March 18—Physician practices were more likely than other providers to depart from Medicare’s largest bundled payment program by the March 1 deadline to drop out, according to industry advisers.
Medicare’s Bundled Payments for Care Improvement Advanced (BPCI Advanced) bundled payment model launched Oct. 1, 2018, and runs through the end of 2023. Providers that volunteered to participate face two-sided risk in managing all spending compared to a specified target for episodes of care within 32 clinical bundles, with quality measures factored in.
The 1,299 BPCI Advanced participants were given a one-time opportunity to drop out on March 1 for any reason. The Centers for Medicare & Medicaid Services (CMS) will not confirm how many participants left until “later in the spring,” according to a spokesman.
However, advisers and providers in BPCI Advanced said hospitals tended to remain in the program, while physician practices dropped out for a variety of reasons. The model included 832 acute care hospitals and 715 physician group practices, according to CMS.
For instance, an unspecified number of the 150 hospitals across 12 health systems that naviHealth manages in BPCI Advanced left the program, according to the company. naviHealth serves as one of several “conveners,” which share downside financial risk with provider organizations in BPCI Advanced in exchange for a share of any bonus payments.
“You may see some patterns in hospitals that didn’t have enough volume to merit the investment in care redesign,” Gina Bruno, vice president, clinical strategy at naviHealth, said in an interview.
The company expects some departing hospitals to rejoin and for new providers to join BPCI Advanced as part of a new cohort of enrollees starting Jan. 1, 2020.
Issues for Physician Practices
In contrast, 20 percent to 30 percent of the 100 provider organizations managed by Archway Health dropped out of the program March 1, according to Dave Terry, CEO. Many of those dropouts were orthopedics practices—in addition to one hospital.
One of the 13 practices managed by New Century Health also dropped out, said Fernando Villacian, MD, medical director. That practice, an electrophysiology practice, was enrolled in all of the model’s cardiac bundles—as is every other BPCI Advanced practice managed by New Century Health.
Other providers previously expressed skepticism about remaining with the program but did not drop out.
“As a system, Northwestern Medicine remains a participant in the BPCI Advanced bundled payments program,” said Jessica Walradt, manager of value-based care at the 10-hospital system in the Chicago area.
However, one of the health system’s episode initiators, Northwestern Memorial Hospital, dropped the COPD episode because the target price was seen as too low.
“Based on internal data review, we believed that even if we employed all possible care interventions, we would still be unable to break even,” Walradt said in a statement to HFMA.
Reasons for Departures
The departing orthopedic practices—as well as still-participating practices within health systems—found success within the program’s parameters difficult to achieve, said Terry.

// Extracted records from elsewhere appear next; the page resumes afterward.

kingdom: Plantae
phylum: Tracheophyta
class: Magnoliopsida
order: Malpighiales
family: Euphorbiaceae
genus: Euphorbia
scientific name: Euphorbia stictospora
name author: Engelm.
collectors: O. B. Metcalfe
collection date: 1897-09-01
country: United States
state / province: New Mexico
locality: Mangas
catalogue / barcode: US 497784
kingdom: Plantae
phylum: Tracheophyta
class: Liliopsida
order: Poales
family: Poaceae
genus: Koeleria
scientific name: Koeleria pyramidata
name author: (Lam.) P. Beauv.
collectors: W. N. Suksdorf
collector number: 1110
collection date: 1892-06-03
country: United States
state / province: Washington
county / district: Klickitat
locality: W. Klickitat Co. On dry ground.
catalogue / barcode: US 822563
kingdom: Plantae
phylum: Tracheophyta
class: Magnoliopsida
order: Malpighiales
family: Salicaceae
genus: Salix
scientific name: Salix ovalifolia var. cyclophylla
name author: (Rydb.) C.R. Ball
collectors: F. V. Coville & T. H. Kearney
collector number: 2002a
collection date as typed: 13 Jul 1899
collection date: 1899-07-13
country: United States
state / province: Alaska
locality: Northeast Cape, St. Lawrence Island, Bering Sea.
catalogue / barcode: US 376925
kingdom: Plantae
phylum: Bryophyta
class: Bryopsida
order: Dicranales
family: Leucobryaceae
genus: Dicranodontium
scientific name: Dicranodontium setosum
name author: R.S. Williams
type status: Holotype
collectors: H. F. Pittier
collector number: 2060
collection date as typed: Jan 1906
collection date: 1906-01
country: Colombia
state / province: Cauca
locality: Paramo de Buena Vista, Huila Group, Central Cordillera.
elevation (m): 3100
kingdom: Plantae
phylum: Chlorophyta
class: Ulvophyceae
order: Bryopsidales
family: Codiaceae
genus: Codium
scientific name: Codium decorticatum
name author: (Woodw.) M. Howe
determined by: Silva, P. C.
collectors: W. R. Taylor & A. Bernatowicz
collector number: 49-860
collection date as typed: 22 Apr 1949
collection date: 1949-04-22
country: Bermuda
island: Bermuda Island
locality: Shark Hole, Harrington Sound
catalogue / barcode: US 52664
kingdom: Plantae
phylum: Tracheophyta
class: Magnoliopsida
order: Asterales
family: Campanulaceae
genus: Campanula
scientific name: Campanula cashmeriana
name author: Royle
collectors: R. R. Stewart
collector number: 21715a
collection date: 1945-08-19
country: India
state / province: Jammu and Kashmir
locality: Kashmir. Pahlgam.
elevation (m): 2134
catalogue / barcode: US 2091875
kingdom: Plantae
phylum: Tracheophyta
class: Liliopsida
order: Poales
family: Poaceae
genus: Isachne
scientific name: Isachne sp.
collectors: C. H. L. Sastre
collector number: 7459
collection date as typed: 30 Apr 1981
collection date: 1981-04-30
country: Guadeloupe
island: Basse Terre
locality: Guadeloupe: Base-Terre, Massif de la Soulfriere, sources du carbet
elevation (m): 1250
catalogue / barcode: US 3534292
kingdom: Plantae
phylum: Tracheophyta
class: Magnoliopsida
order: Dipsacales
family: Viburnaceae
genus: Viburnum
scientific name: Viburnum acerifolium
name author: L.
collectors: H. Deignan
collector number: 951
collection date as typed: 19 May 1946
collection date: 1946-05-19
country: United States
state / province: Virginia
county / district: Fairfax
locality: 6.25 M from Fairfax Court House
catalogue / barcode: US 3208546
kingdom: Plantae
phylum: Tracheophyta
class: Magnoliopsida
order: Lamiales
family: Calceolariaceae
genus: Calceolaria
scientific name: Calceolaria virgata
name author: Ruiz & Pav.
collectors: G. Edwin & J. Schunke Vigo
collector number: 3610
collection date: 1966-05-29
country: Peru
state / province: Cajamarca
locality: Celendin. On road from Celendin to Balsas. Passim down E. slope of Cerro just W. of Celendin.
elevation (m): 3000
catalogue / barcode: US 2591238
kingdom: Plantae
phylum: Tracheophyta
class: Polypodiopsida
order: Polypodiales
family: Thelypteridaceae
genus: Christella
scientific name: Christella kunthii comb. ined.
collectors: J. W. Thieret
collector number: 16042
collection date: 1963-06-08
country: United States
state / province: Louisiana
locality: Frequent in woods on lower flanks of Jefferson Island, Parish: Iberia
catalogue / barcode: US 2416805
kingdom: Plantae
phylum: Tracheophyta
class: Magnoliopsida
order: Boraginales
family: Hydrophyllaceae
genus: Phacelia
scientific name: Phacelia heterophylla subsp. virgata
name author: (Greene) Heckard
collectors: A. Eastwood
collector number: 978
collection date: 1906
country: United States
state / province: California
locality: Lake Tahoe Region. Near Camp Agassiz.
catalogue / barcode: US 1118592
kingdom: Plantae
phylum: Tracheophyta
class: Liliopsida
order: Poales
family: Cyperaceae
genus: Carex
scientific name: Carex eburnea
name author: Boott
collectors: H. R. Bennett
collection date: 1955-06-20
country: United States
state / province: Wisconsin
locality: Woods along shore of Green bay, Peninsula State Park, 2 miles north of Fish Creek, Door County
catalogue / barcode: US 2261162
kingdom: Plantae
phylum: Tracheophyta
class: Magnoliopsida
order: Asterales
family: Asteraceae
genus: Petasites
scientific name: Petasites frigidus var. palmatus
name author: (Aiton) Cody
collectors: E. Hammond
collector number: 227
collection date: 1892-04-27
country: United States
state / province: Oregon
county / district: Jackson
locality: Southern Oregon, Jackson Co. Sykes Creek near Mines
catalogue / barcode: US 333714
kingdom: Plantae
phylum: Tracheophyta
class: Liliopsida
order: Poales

Specifically, the pricing for orthopedic episodes of care made those bundles much tighter than those for cardiologists or specific chronic conditions, like chronic obstructive pulmonary disease (COPD).
“Even for many of the folks that stayed in, we are worried that there are going to be significant losses for when they reconcile in October if they weren’t looking frankly at their data,” Terry said in an interview.
Another complication was lower-than-expected volumes, which in some cases arose from the program’s Medicare patient attribution being prioritized behind attributions to Next Generation accountable care organizations.
Another challenge for providers was the need to get up to speed quickly, Terry said.
“We had a number of folks who we spoke to who felt like they learned in the last four or five months of doing this and were dropping out, but they were going to significantly evaluate getting back into the program when the next opportunity arose,” Terry said, referring to the 2020 start date for the next round of provider participants.
Terry said the stated goal of CMS officials for all providers to be in a downside-risk agreement by 2025 may necessitate some changes to the program.
“If they are seeing a lot of drops from the program then I think they are going to need to make adjustments around pricing—particularly on orthopedics—and maybe some other aspects of the program, to encourage more folks to participate,” Terry said.
Terry also heard from providers working with other conveners or operating in BPCI Advanced on their own that they haven’t been able to get high-quality data from CMS.
“So, it’s unclear how informed the decision was around March 1,” he said.
The electrophysiology practice left the model because its physicians focus on managing cardiac technology and were not well-positioned to manage—and take on financial risk for—patients’ overall cardiac health, Villacian said.
A small interventional-cardiology practice dropped the heart failure bundle from the set it was managing in BPCI Advanced because its physicians do not manage heart failure patients, Villacian said.
“They felt that they were not going to have enough volume and that the little volume that they could get could work against them because they didn’t manage the patient post-discharge that often,” Villacian said.
Bruno said care process redesign challenges found by some BPCI Advanced hospitals stemmed in part from their efforts to straddle both value-based payment and continued fee-for-service payments. Specifically, health systems that own their post-acute care providers found themselves financially conflicted when bundles required them to cut PAC providers in order to derive savings.
“Those will be some challenges that you see for those that lean on those (PAC) partners more heavily than others,” Bruno said.